In tutto ci vuole la giusta misura e la ragionevolezza e l’impegno a usare quella congiunzione “e” che io, con altri, definisco “cattolica”. Accoglienza e sicurezza è un binomio che si deve tenere insieme, pur considerando certe situazioni limite. Per noi, comunque e sempre, la carità vera è un valore e non si tratta di buonismo. 

  1. eccellenza, i media talvolta soffiano sul fuoco dell’intolleranza. È solo per vendere qualche copia in più oppure c’è una più profonda incomprensione della migrazione e della condizione Rom?

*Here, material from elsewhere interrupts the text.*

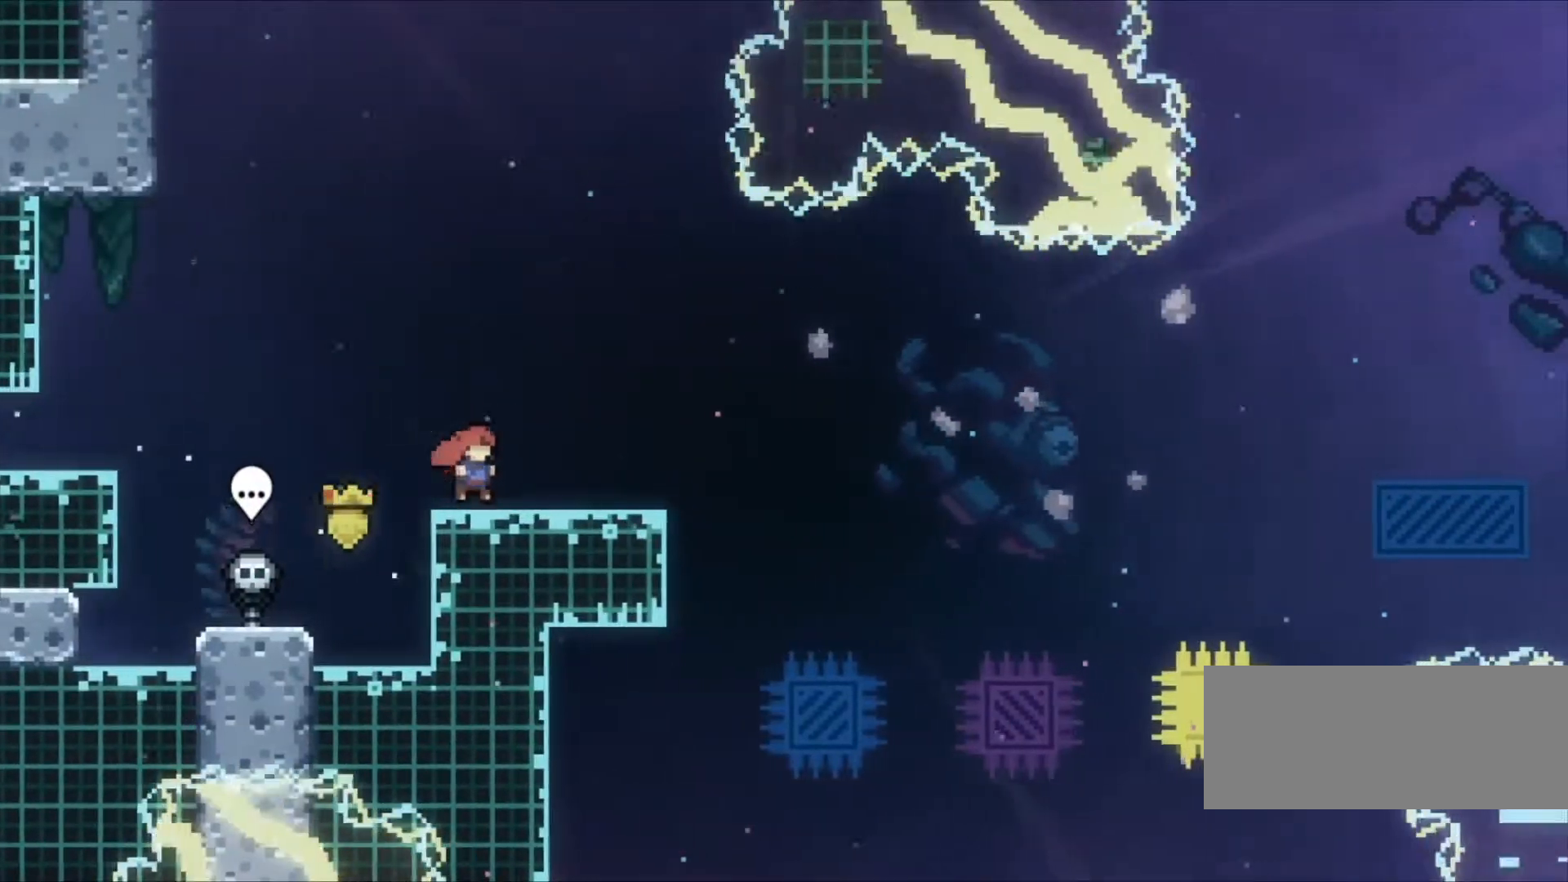
{"keys": ["c", "right", "z"], "events": [[167, "down", "down"], [167, "right", "down"], [167, "x", "down"], [267, "x", "up"], [300, "down", "up"], [367, "c", "down"]]}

R. Tocchiamo qui un tasto delicato e per me dolente: il compito dei media nella società. Certo essi devono informare ed essere obiettivi, nella ricerca della verità, ma dovrebbero pure “educare” i lettori - scusi il termine -, dunque formare e non solo informare (magari con toni scandalistici ed ossessivi), con funzione pedagogica. Quando si martella l’opinione pubblica per giorni e giorni in toni allarmistici, è più difficile per tutti vivere oltre l’emotività legata magari ad avvenimenti brutali - da condannare - e per le autorità prendere giuste decisioni, rispettose di tutti, anche dei diritti umani. Il fuoco dell’intolleranza sonnecchia magari sotto le ceneri ed è sempre pronto a sprigionare la sua fiamma distruttrice, magari aiutato dalla paura dell’altro, di colui che è differente da noi. E più c’è differenza più c’è difficoltà ad accettare l’altro.

Anche i giornalisti, poi, sono uomini e donne soggetti ad ideologie dei nostri tempi, con i propri stereotipi. E qui potrebbe albergare quella profonda incomprensione a cui lei fa cenno come ipotesi. Tra migranti e zingari poi vi è una profonda differenza, specialmente culturale, di diversità da noi, per cui è più difficile per gli zingari l’accettazione, l’integrazione, che peraltro non è assimilazione, come noi continuamente ripetiamo.


 

* da parte del Sig. Maurizio Regosa, per il Settimanale “Vita”, Roma 13 dicembre 2007.